The first scene takes visitors into a misty room with dim lighting, where enormous projections show Japan’s culture, including origami, cherry blossom season, anime characters and beautiful landscapes.

Ultrafine mist follows visitors into another dark room, where the second scene begins with projections that look back at Japan’s history and its transformation into a modern country.

Japan's story goes back more than 30,000 years, and it includes samurai warriors during medieval times, the Edo period when Japan invaded Korea, the Empire of Japan that started in 1868 and lasted until a democratic Japan was formed in 1947.

Miniature figurines

In the third scene, an exhibition of tiny figurines tell the story of Japan’s space exploration efforts, food and passion for anime.

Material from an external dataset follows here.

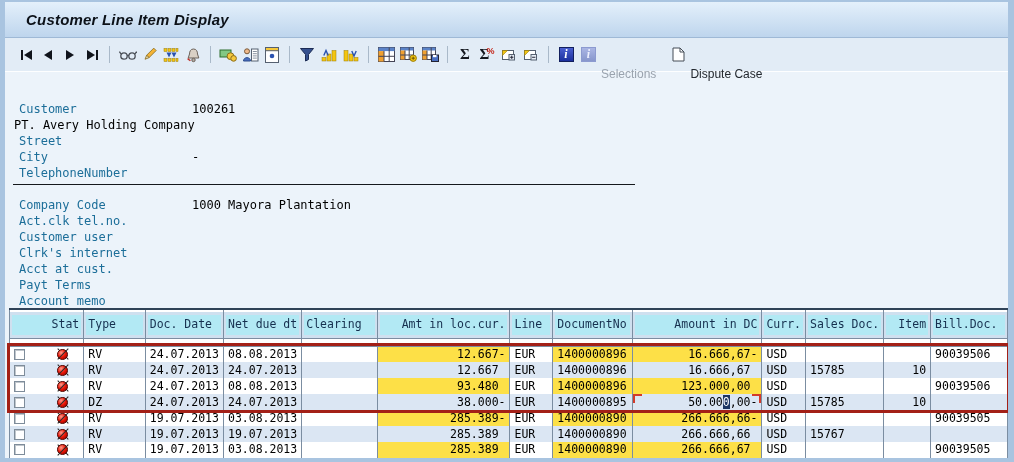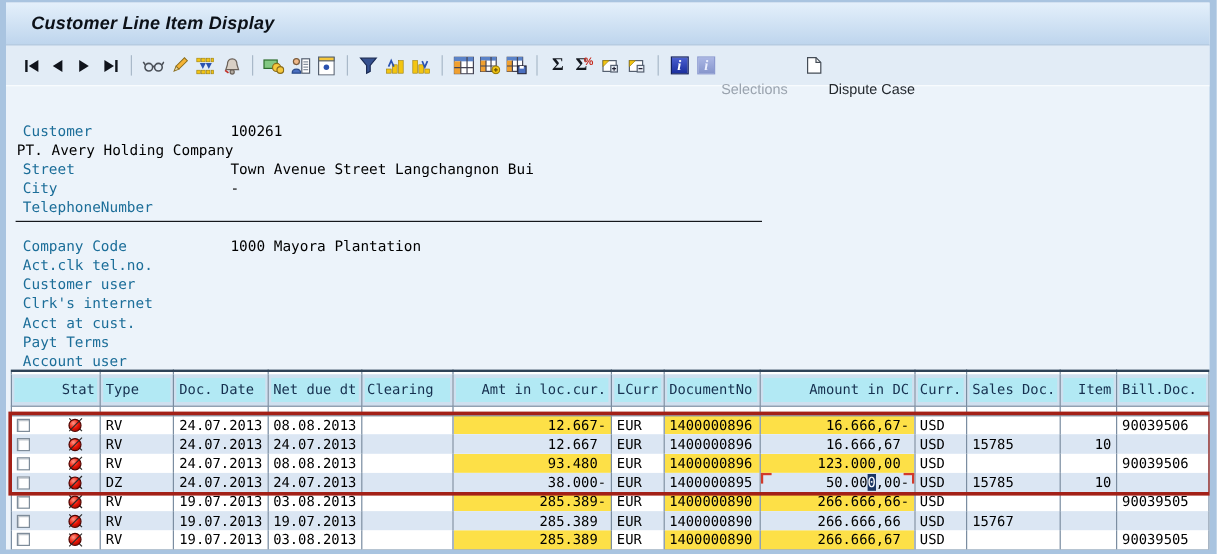"Town Avenue Street Langchangnon Bui" span.field-value { html: <span>Town Avenue Street Langchangnon Bui</span> -> none }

However, a quirky take on the display made the show more creative, for instance, a “rocket” made out of corn – a common vegetable grown in Japan, a shuttlecock with a miniature astronaut figurine represented the Space Shuttle days and a spacecraft on an ice cream to illustrate a soft landing.

The fourth scene is another room with a projection screen that highlights global issues, such as poverty, climate crisis, unemployment and lack of education.

360° theatre

The last scene is the most immersive and involves a huge sphere that acts as a projection surface.

The walls around the entire room also show projections, with life-size anime characters that “run around” the room towards the end of the experience.

For the personalised experience, the smartphone chooses an avatar that best describes the visitors based on the displays they interacted with the most.